## Input data
··········

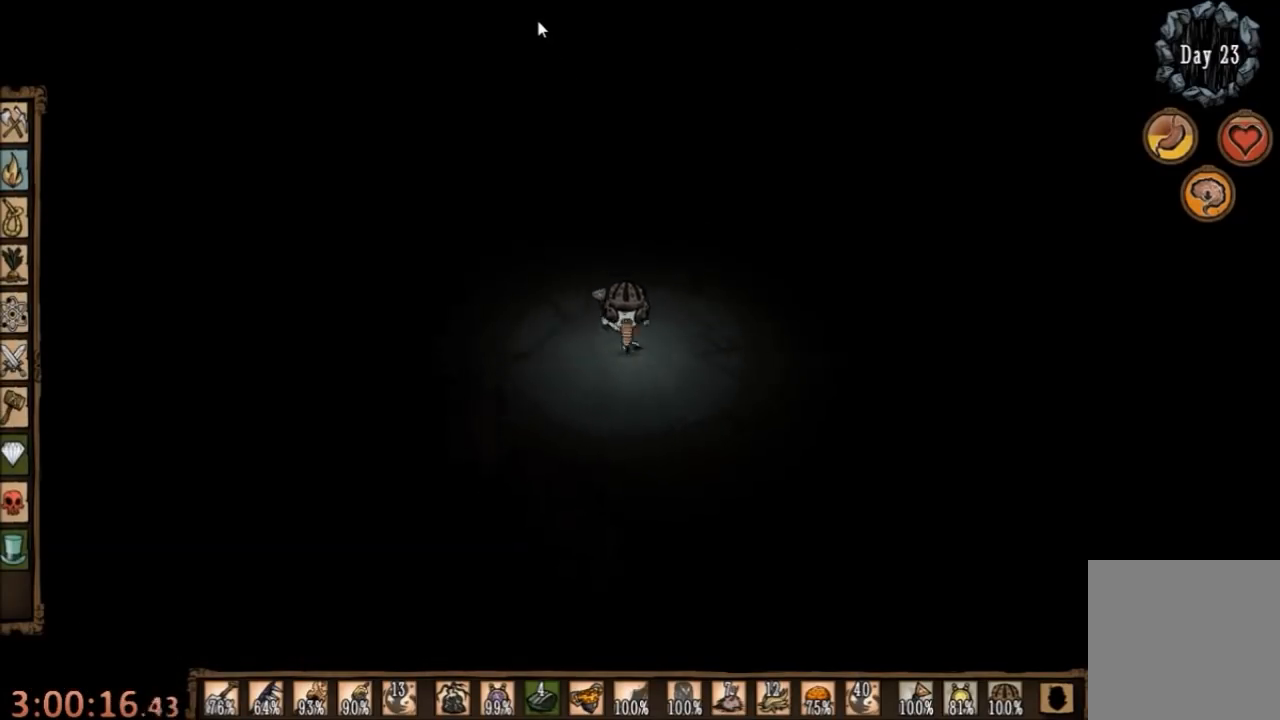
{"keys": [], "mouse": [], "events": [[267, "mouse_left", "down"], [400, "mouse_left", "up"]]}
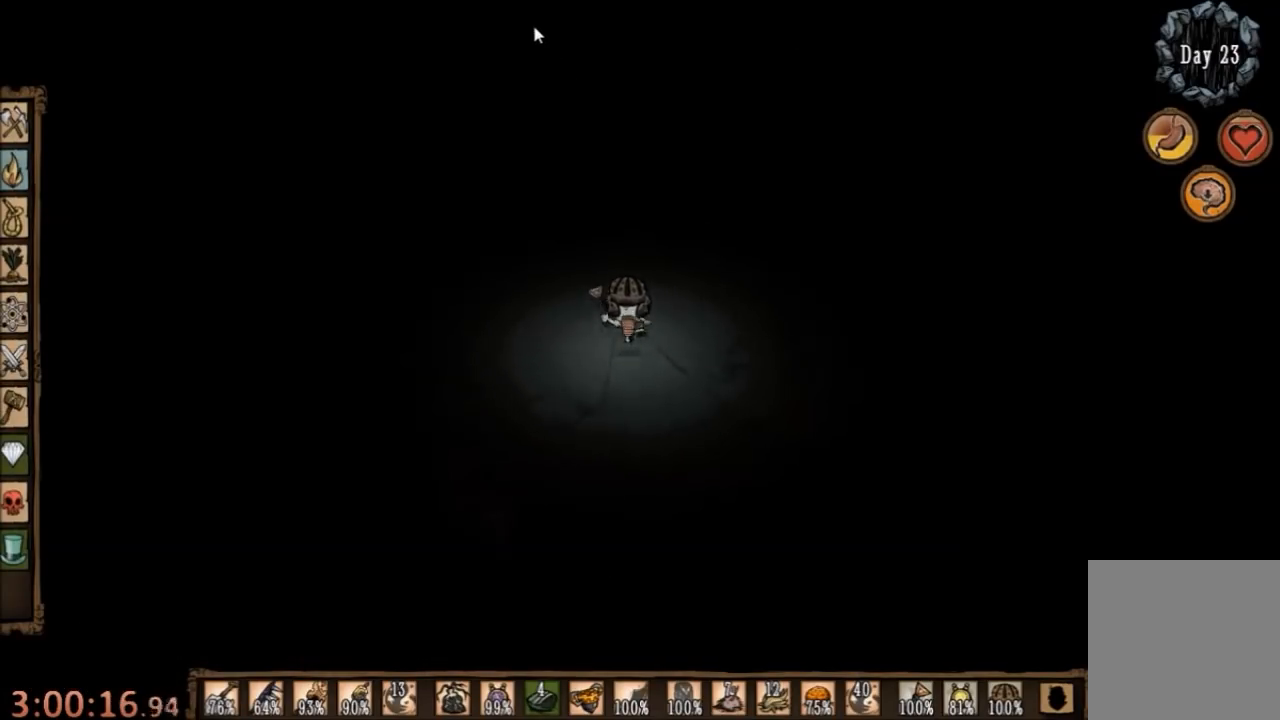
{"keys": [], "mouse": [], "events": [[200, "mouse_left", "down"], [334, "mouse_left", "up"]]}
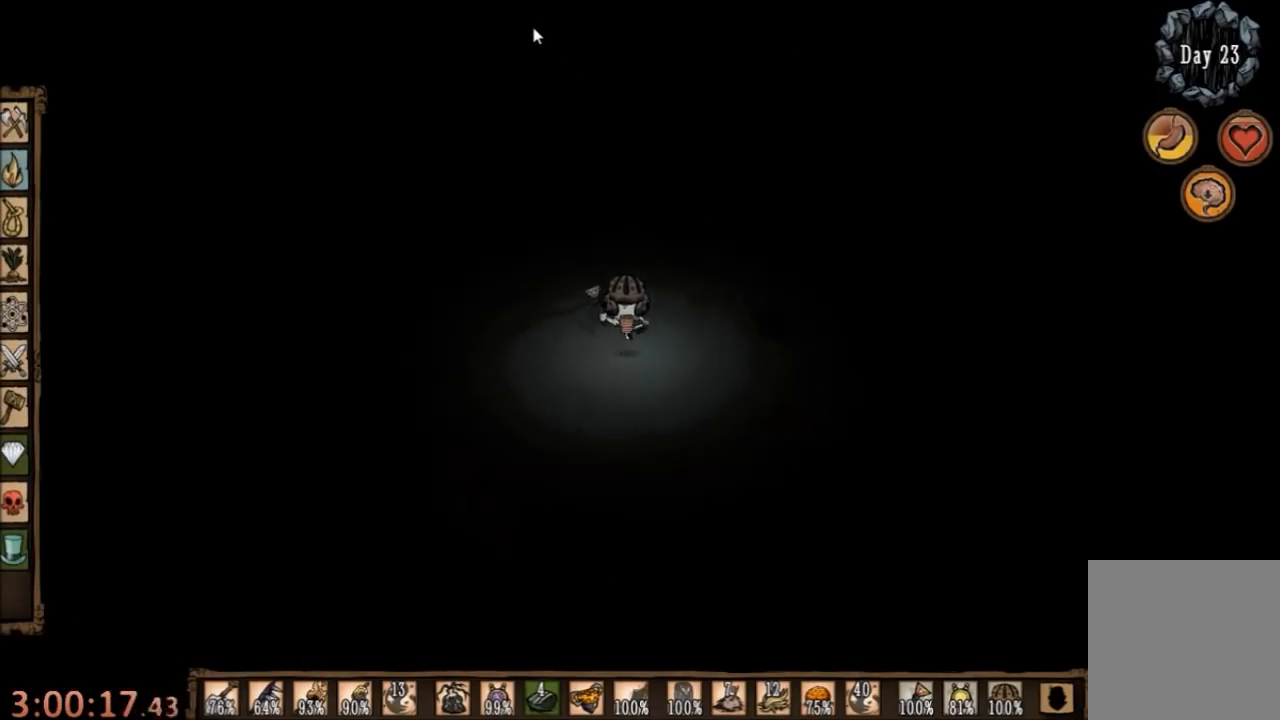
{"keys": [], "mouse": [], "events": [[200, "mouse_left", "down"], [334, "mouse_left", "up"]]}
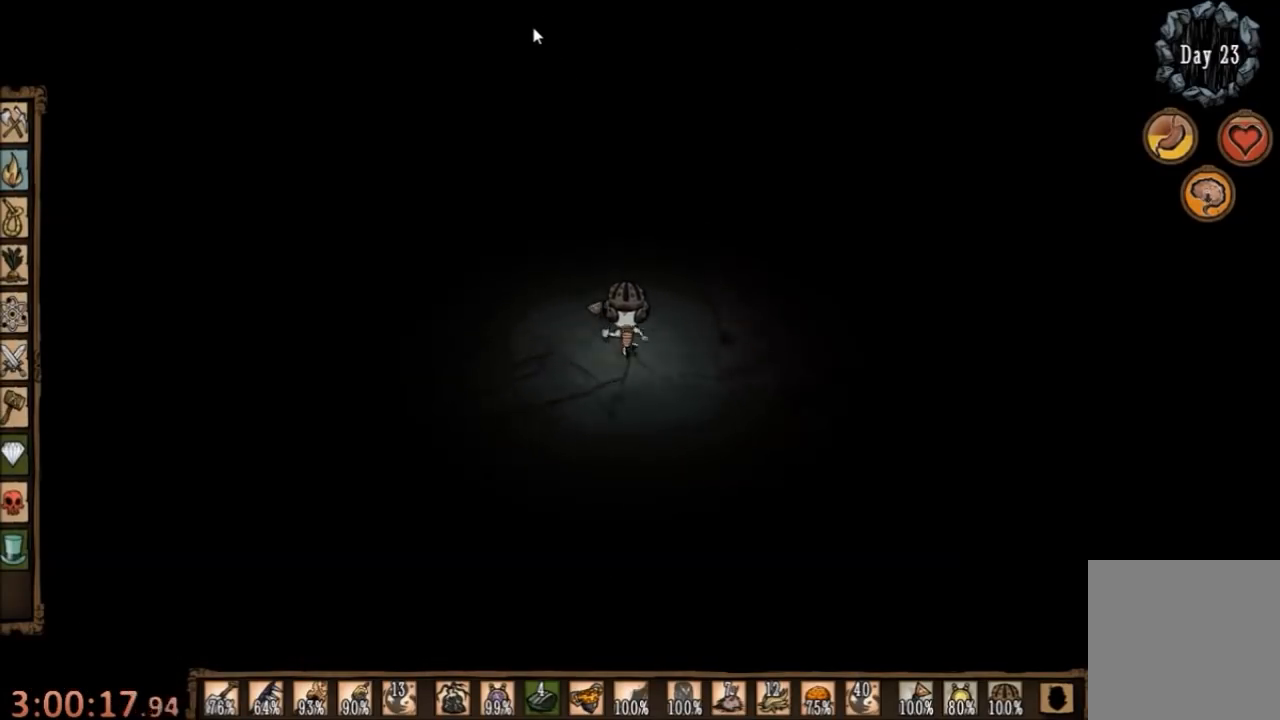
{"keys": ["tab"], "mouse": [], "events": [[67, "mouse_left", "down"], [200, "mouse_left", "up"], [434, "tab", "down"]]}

··········

## Your objective
Return the material above verbatim, minus the pictures.

## Solution
{"keys": [], "mouse": [], "events": [[267, "mouse_left", "down"], [400, "mouse_left", "up"]]}
{"keys": [], "mouse": [], "events": [[200, "mouse_left", "down"], [334, "mouse_left", "up"]]}
{"keys": [], "mouse": [], "events": [[200, "mouse_left", "down"], [334, "mouse_left", "up"]]}
{"keys": ["tab"], "mouse": [], "events": [[67, "mouse_left", "down"], [200, "mouse_left", "up"], [434, "tab", "down"]]}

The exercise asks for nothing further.